The absence of dogs in the children’s lives stems from a day in the late 1990s that I re
member well. On orders from Warren Jeffs, all the dogs in the community where rounded up and killed or taken to the pound. This was in response to the death of a small boy who had been attacked by his stepfather’s pit bull. People in the community had dogs as pets, although it was generally frowned upon, and sometimes people would kill each other’s dogs in retaliation for something. I think Jeffs’s motivation in ordering the elimination of dogs was an attempt to see how far he could get the community to go. It was chilling to me that no one—no one—challenged him.
So it wasn’t a surprise to me that none of the FLDS children had seen a dog. It’s a small but telling detail about how different their world is from ours. Similarly, some of the kids held in state custody after the raid had never seen crayons before and tried to unwrap and eat them.

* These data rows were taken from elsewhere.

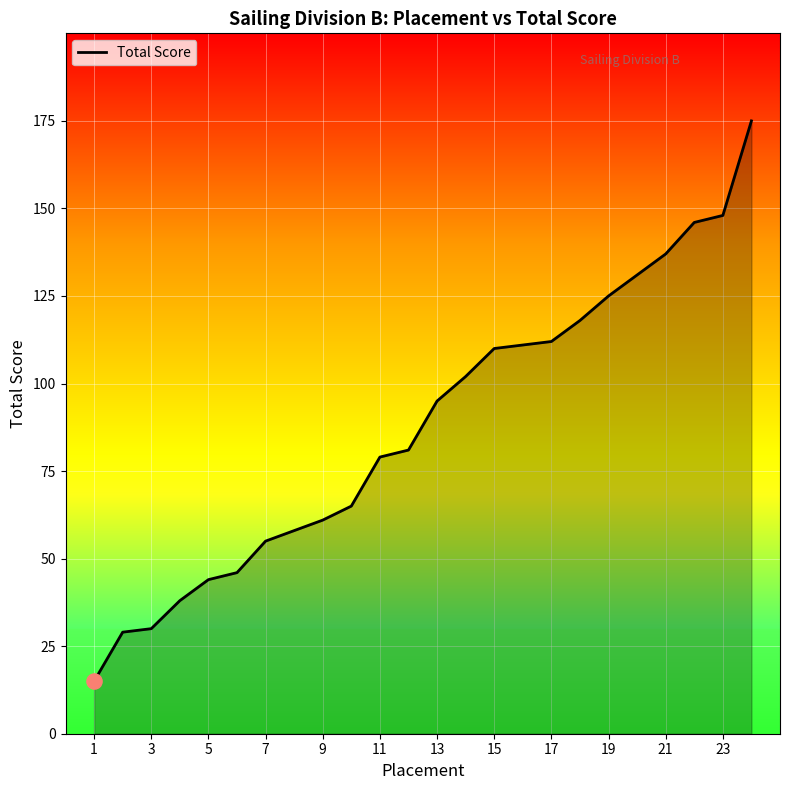

What is the minimum value shown in the chart?

15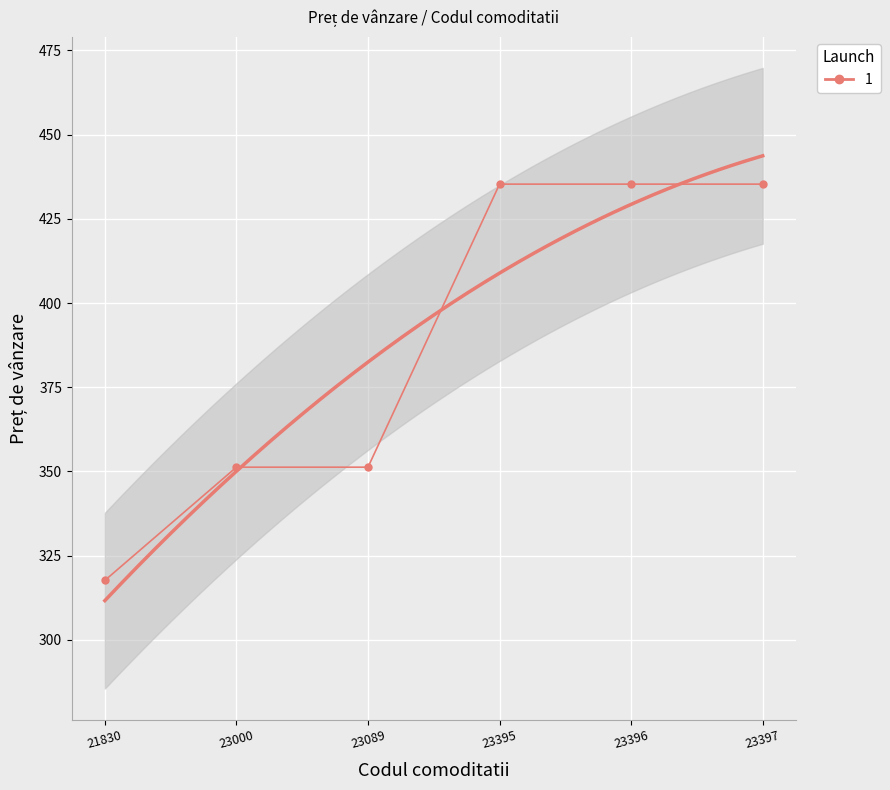

Between 23397 and 23089, which is larger?

23397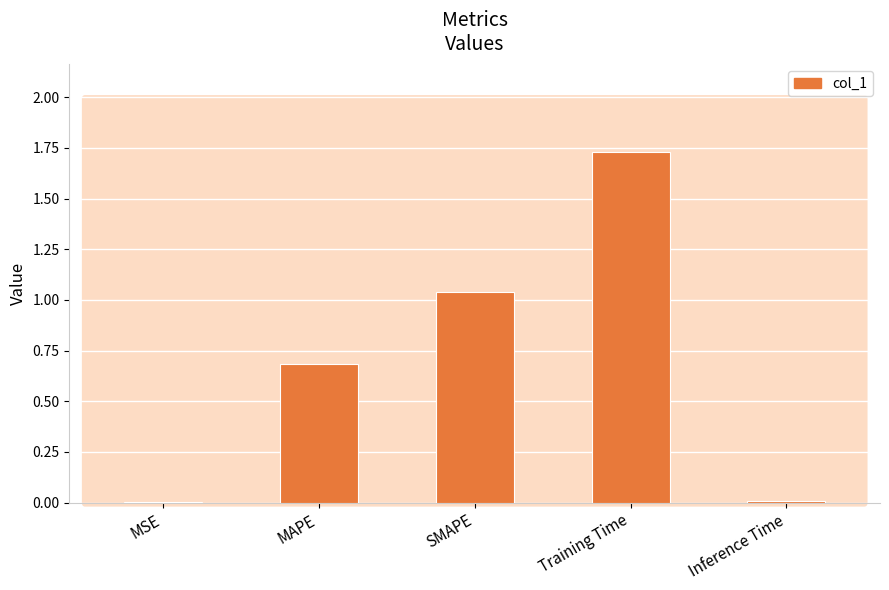

Is it true that the value at MSE is 0.0?

True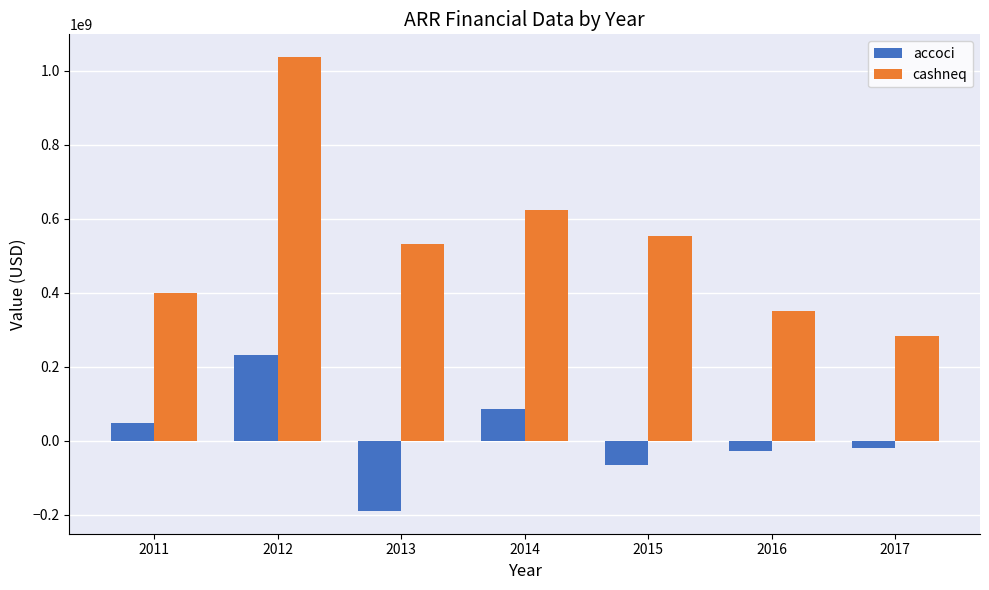

At which category is the sum across all series the highest?

2012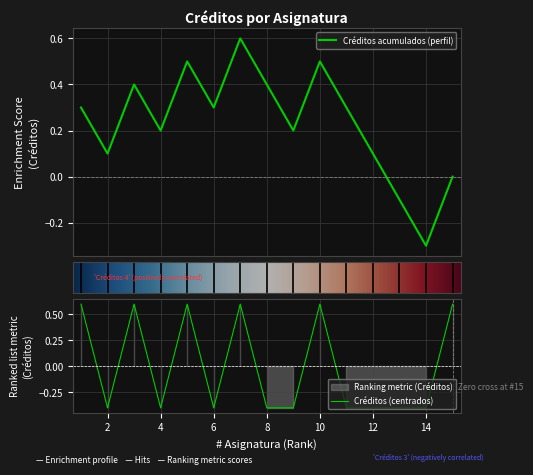

What is the minimum value for Créditos (centrados)?

-0.4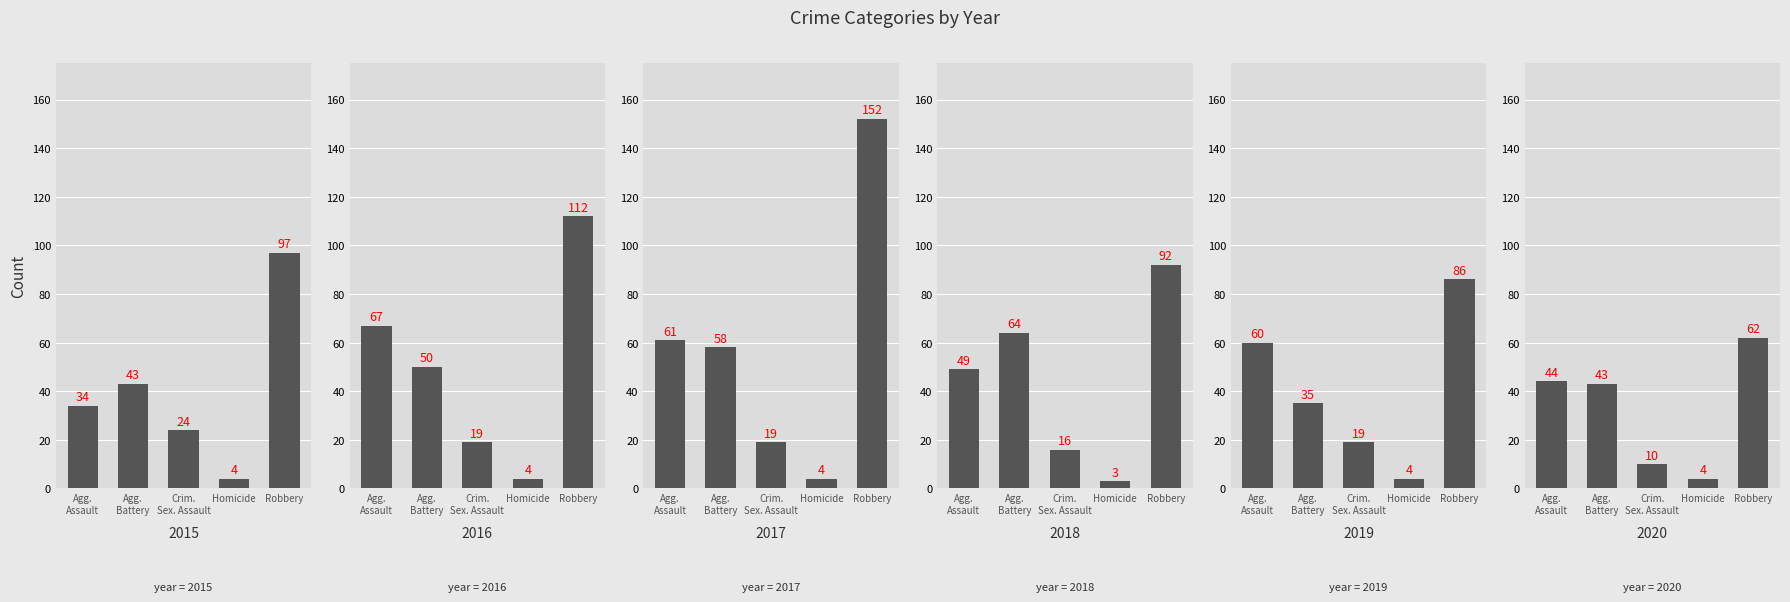

What value does the 2020 series have at Agg. Battery, to the nearest 5?

45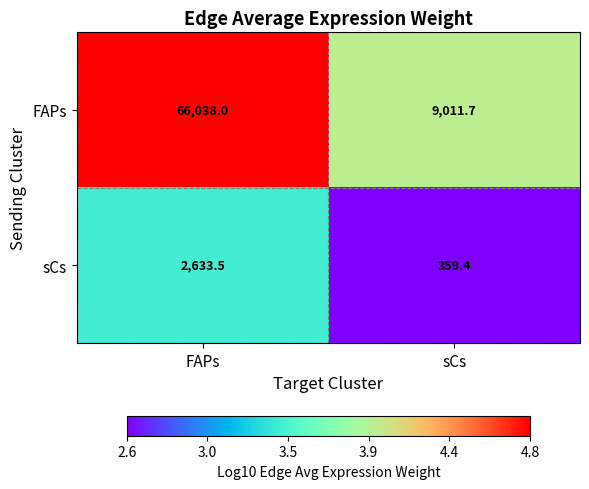

Which series changed the most between FAPs and sCs?

FAPs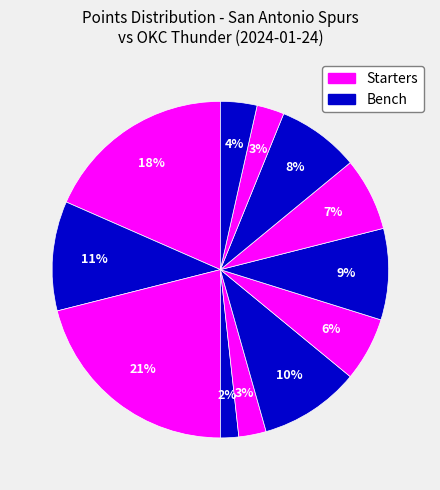

How many segments does this pie chart have?

12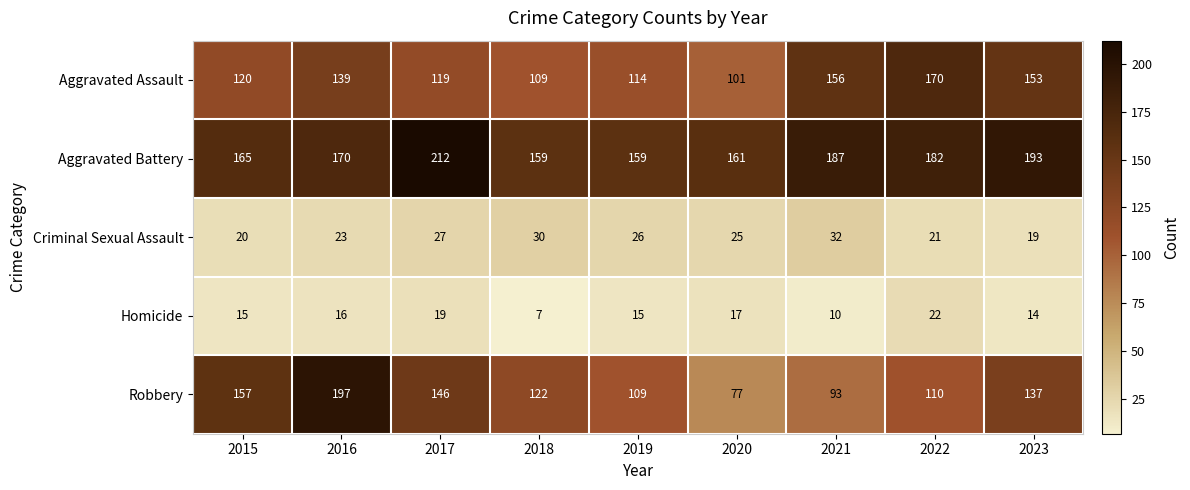

How many series are shown in this chart?

5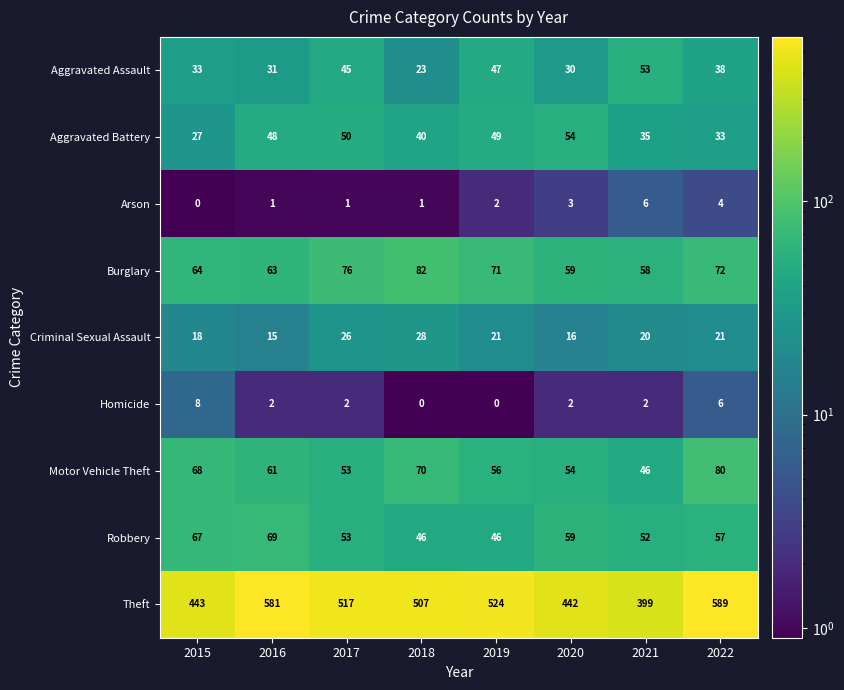

Which category has the highest value across all series?

2022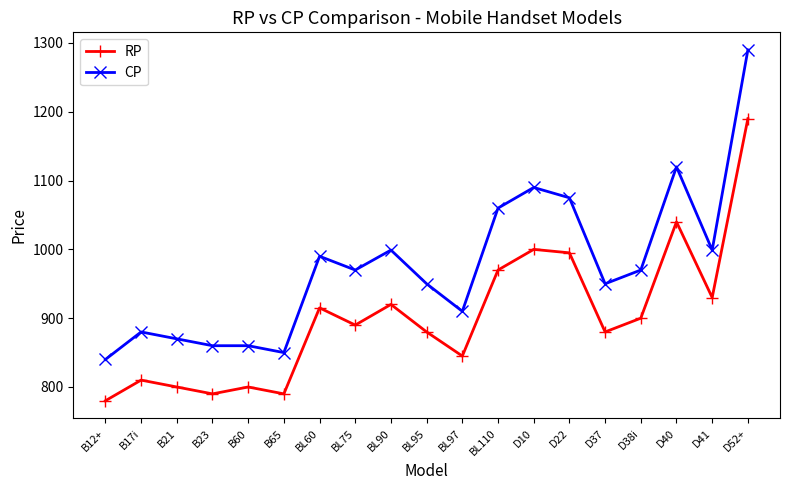

Which series changed the most between BL60 and D22?

CP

Dogs and crayons: small signs of big problems. But ultimately it’s facts—not signs, impressions, assumptions, or opinions—that speak the loudest. Here are some facts that appeared in the report (available online) on the official investigation of the raid on the YFZ Ranch published by the Texas Department of Family and Protective Services. The DFPS report is dated December 22, 2008, seven months after the children were returned to the YFZ Ranch on orders from the Texas Supreme Court.
Investigation Results
12 girls were victims of sexual abuse and neglect at the YFZ Ranch with the knowledge of their parents. The 12 girls were “spiritually” married at ages ranging from 12 to 15, and seven of those girls had one or more children. The 12 confirmed victims of sexual abuse were among 43 girls removed from the ranch from the ages of 12 to 17, which means that more than one out of every four pubescent girls on the ranch was in an underage marriage.